Complete the following
1 – Answer these questions from the Newton's law of cooling thread:
(a) What temperatures did the student detective measure on the body, first on arrival and then 3 hours later?
(b) What original temperature for the professor does the problem have you assume?
(c) What room temperature does the reply assume, and between which values does it say room temperature typically varies?
2 – Carry the Newton's law of cooling thread forward from its final sentence.

Excerpted passage
_ _ _ _ _
Newton's Law of Cooling

Date: 05/06/2003 at 18:45:54
From: Jenn
Subject: Newton's Law of Cooling

A famous math professor is found dead by his butler in his 50-room 
mansion. A student detective arrives on the scene and immediately 
measures the temperature of the body to be 87 deg F. After 3 hours the 
student measures the temperature of the body again and finds it has 
fallen to 84 deg F. Assuming the professor's original temperature was 
98.6 deg F, how long before the student arrived on the scene did the 
professor die?

(I-F)e^-kt+F
(98.6-?)e^-kt+F

Date: 05/06/2003 at 19:33:59
From: Doctor Luis
Subject: Re: Newton's Law of Cooling

Hi Jenn,

You almost have it with your two formulas

   (I-F)e^-kt+F
   (98.6-?)e^-kt+F

but you need to organize them better because they were taken at 
different times.

Newton's law of cooling states that the rate of cooling of an object 
is proportional to the temperature difference between the object and 
the environment. So, suppose the temperature of the professor after 
being killed is P(t), where t=0 is the time he was killed.

   dP/dt = k(R-P(t))

In this formula, k is the rate of cooling (in deg F/hour), R is the 
room temperature, which I'll assume to be 68 degrees F, although it 
typically varies from 68F to 77F.
_ _ _ _ _
Source data
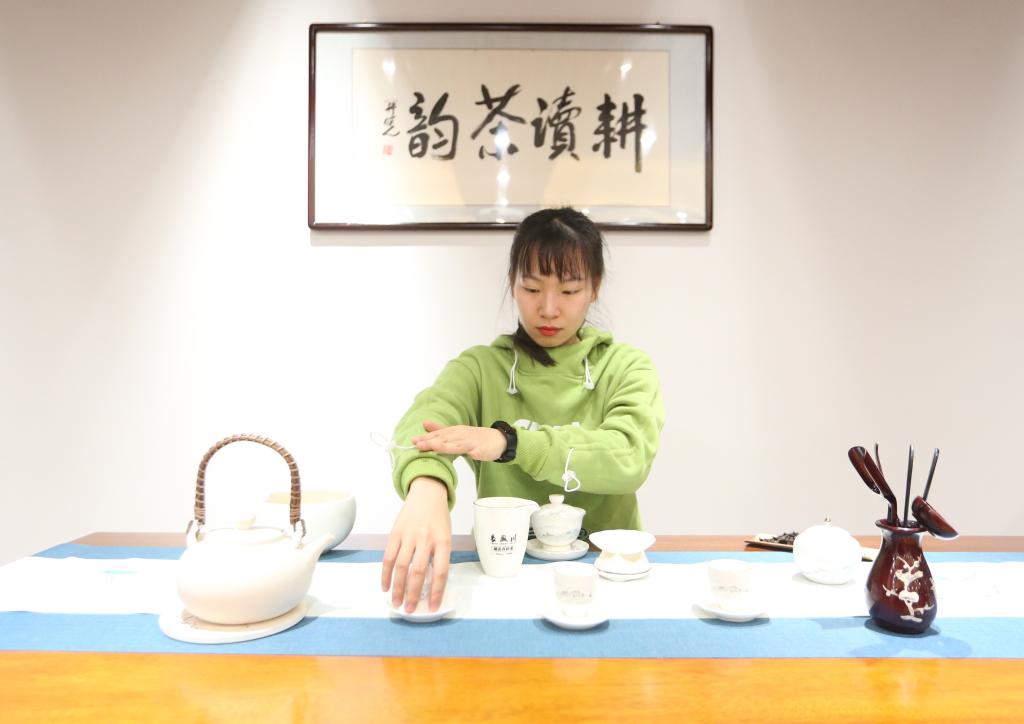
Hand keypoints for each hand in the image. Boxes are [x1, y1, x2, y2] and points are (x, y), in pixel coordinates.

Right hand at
_ _ _ _ _
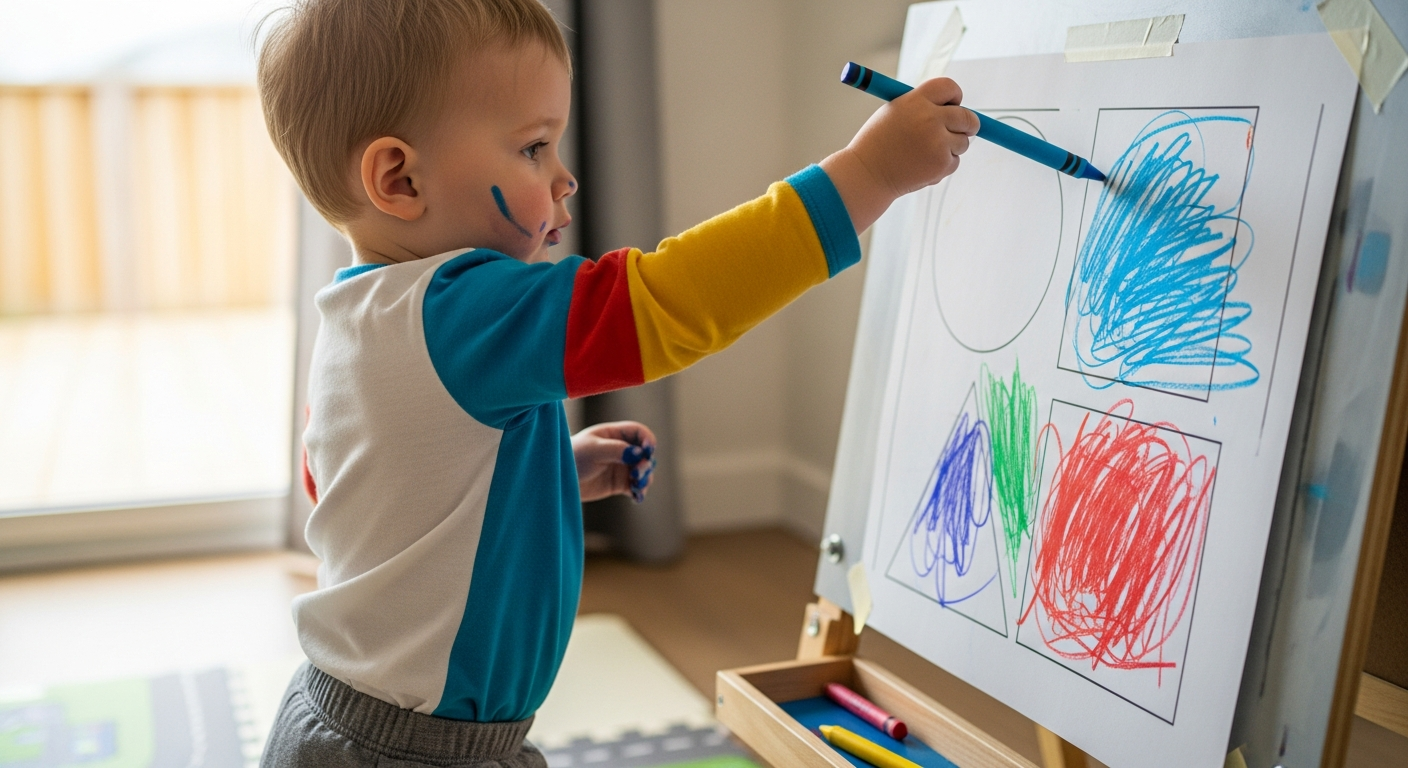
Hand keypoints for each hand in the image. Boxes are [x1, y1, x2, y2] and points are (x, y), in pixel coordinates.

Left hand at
_ _ _ _ _
Responses per task
1 –
(a) 87 deg F on arrival and 84 deg F three hours later.
(b) 98.6 deg F.
(c) It assumes 68 degrees F and says room temperature typically varies from 68F to 77F.

2 –
So, solving for P in the equation above, we find

   dP/(P(t)-R) = -k dt

   ln(P(t)-R) = -kt + ln C

   P(t) = R + C e^(-kt)

So far, we don't know the constants C or k. But we do know three 
things:

   P(0 hours)   = 98.6 degrees F
   P(T hours)   = 87 degrees F
   P(T+3 hours) = 84 degrees F

where T is the time the professor was found by the student. This is 
also an unknown.

This gives us three equations that we can use to find our three 
unknowns. They are,

   98.6 = R + C
   87   = R + C e^(kT)
   84   = R + C e^(k(T+3)) = R + C e^(kT) e^(3k)

Recall that R = 68.

The first equation gives us the value of C. We can use the second 
equation, plus our new knowledge of C, to find the value of kT. And 
finally, we can use our knowledge of kT and C in the third equation to 
find the value of k. Once you know k, you can use the value of kT to 
find T.

The professor died about 8 hours 18 minutes before he was found 
(T=8.319). What is the value of C and k?

I guess I should add that if R = 77 degrees F, then solving for T 
again, you'd find that T = 6.477 hours (about 6 hours 28 minutes).
So there's an uncertainty of (8.319-6.477)hours = .921 hours = 55 mins
in the time of the professor's death. It would depend on the room
temperature over the time he's been dead. Unless you knew the
true time dependence R(t) of the room temperature and solving the
differential equation again, you're probably better off making
a high and a low estimate of R.

Date: 05/06/2003 at 19:51:00
From: Doctor Anthony
Subject: Re: Newton's Law of Cooling

If the ambient temperature of the room is @, then Newton's Law of 
Cooling gives the equation

     dT/dt = -k.(T - @)    where T = temperature at time t.

     dT
   ----- = -k.dt    and integrating
    T-@

    ln(T-@) = -kt + C

       T-@ = e^(-kt+C)

       T-@ = A.e(-kt)

at t=0  T = 87

      87-@ = A

      T-@ = (87-@).e^(-kt)

at t=3  T = 84

      84-@ = (87-@).[e^(-k)]^3      

      (84-@)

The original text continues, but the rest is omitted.